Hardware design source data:
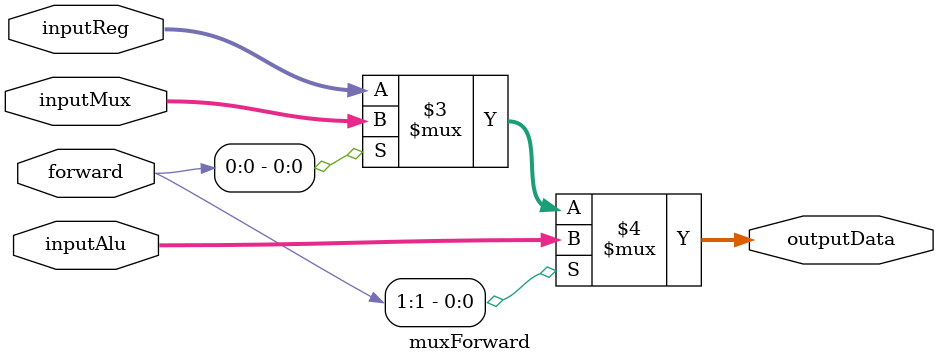
<source format=v>
`timescale 1ns / 1ps
module muxForward(
    input [31:0] inputReg,
    input [31:0] inputMux,
    input [31:0] inputAlu,
    input [1:0] forward,
    output [31:0] outputData
    );

    assign outputData = (forward[1] == 1) ? inputAlu : ((forward[0] == 1) ? inputMux : inputReg);

endmodule

</source>
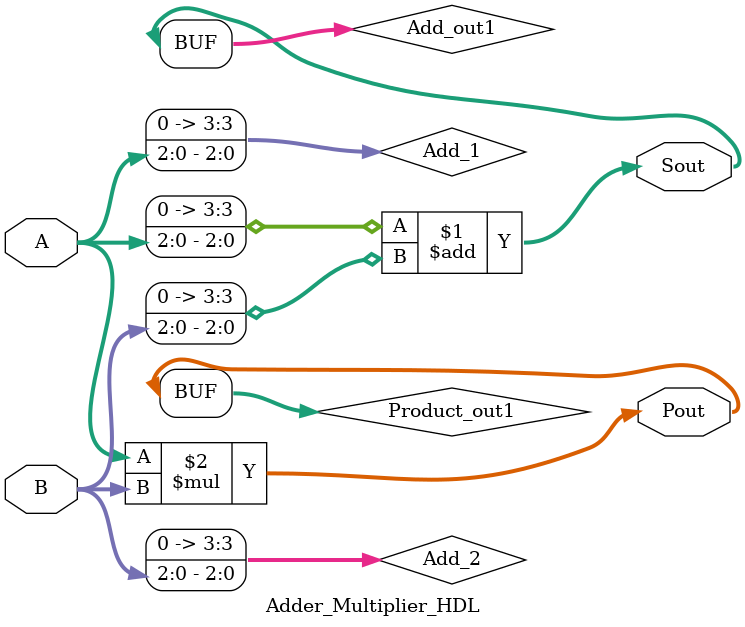
<source format=v>



`timescale 1 ns / 1 ns

module Adder_Multiplier_HDL
          (A,
           B,
           Sout,
           Pout);


  input   [2:0] A;  // ufix3
  input   [2:0] B;  // ufix3
  output  [3:0] Sout;  // ufix4
  output  [5:0] Pout;  // ufix6


  wire [3:0] Add_1;  // ufix4
  wire [3:0] Add_2;  // ufix4
  wire [3:0] Add_out1;  // ufix4
  wire [5:0] Product_out1;  // ufix6


  assign Add_1 = {1'b0, A};
  assign Add_2 = {1'b0, B};
  assign Add_out1 = Add_1 + Add_2;


  assign Sout = Add_out1;

  assign Product_out1 = A * B;


  assign Pout = Product_out1;

endmodule  // Adder_Multiplier_HDL


</source>
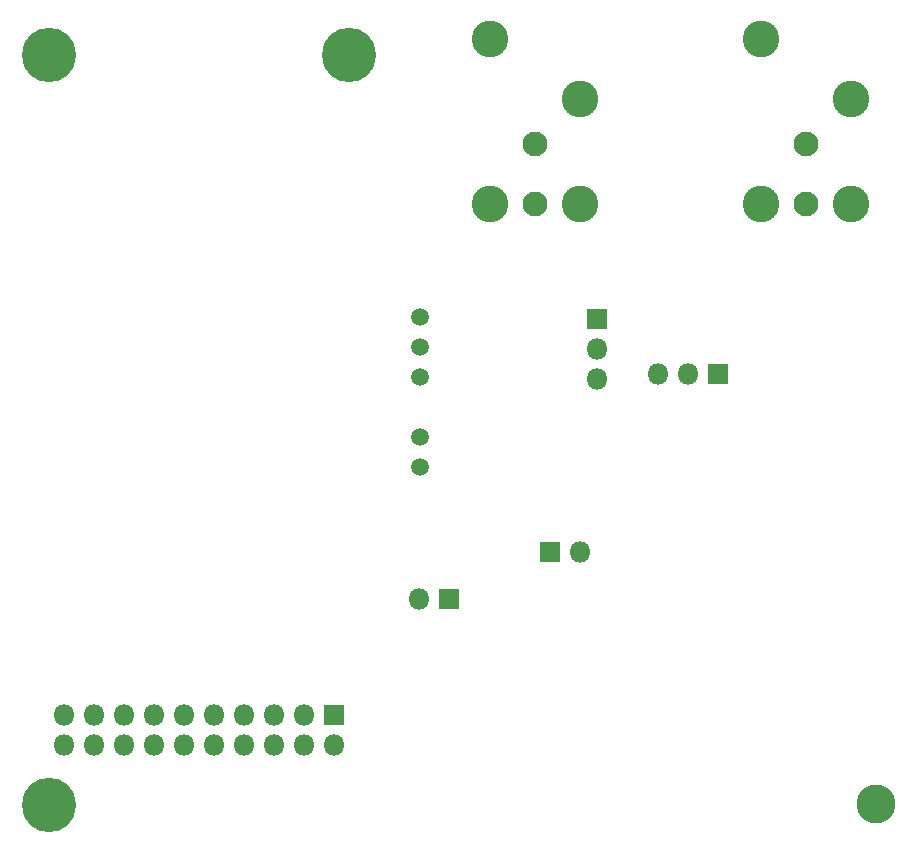
<source format=gbr>
G04 #@! TF.GenerationSoftware,KiCad,Pcbnew,(5.1.2)-2*
G04 #@! TF.CreationDate,2019-12-30T17:27:18+01:00*
G04 #@! TF.ProjectId,BalancedAudioBox,42616c61-6e63-4656-9441-7564696f426f,rev?*
G04 #@! TF.SameCoordinates,Original*
G04 #@! TF.FileFunction,Soldermask,Bot*
G04 #@! TF.FilePolarity,Negative*
%FSLAX46Y46*%
G04 Gerber Fmt 4.6, Leading zero omitted, Abs format (unit mm)*
G04 Created by KiCad (PCBNEW (5.1.2)-2) date 2019-12-30 17:27:18*
%MOMM*%
%LPD*%
G04 APERTURE LIST*
%ADD10R,1.800000X1.800000*%
%ADD11O,1.800000X1.800000*%
%ADD12C,4.600000*%
%ADD13C,3.300000*%
%ADD14C,1.516000*%
%ADD15C,3.100000*%
%ADD16C,2.100000*%
G04 APERTURE END LIST*
D10*
X157250000Y-110250000D03*
D11*
X159790000Y-110250000D03*
D10*
X148750000Y-114250000D03*
D11*
X146210000Y-114250000D03*
X116140000Y-126540000D03*
X116140000Y-124000000D03*
X118680000Y-126540000D03*
X118680000Y-124000000D03*
X121220000Y-126540000D03*
X121220000Y-124000000D03*
X123760000Y-126540000D03*
X123760000Y-124000000D03*
X126300000Y-126540000D03*
X126300000Y-124000000D03*
X128840000Y-126540000D03*
X128840000Y-124000000D03*
X131380000Y-126540000D03*
X131380000Y-124000000D03*
X133920000Y-126540000D03*
X133920000Y-124000000D03*
X136460000Y-126540000D03*
X136460000Y-124000000D03*
X139000000Y-126540000D03*
D10*
X139000000Y-124000000D03*
D12*
X114870000Y-68120000D03*
X114870000Y-131620000D03*
X140270000Y-68120000D03*
D13*
X184912000Y-131572000D03*
D11*
X161250000Y-95580000D03*
X161250000Y-93040000D03*
D10*
X161250000Y-90500000D03*
D14*
X146250000Y-90300000D03*
X146250000Y-92840000D03*
X146250000Y-95380000D03*
X146250000Y-100460000D03*
X146250000Y-103000000D03*
D15*
X175190000Y-80755000D03*
D16*
X179000000Y-80755000D03*
D15*
X182810000Y-80755000D03*
X175190000Y-66785000D03*
X182810000Y-71865000D03*
D16*
X179000000Y-75675000D03*
X156000000Y-75675000D03*
D15*
X159810000Y-71865000D03*
X152190000Y-66785000D03*
X159810000Y-80755000D03*
D16*
X156000000Y-80755000D03*
D15*
X152190000Y-80755000D03*
D10*
X171500000Y-95150000D03*
D11*
X168960000Y-95150000D03*
X166420000Y-95150000D03*
M02*

</source>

◆ **The problem**: Among the lines of the entries, count those containing the string "LIST" and give only the number.

◆ **Task output**: 2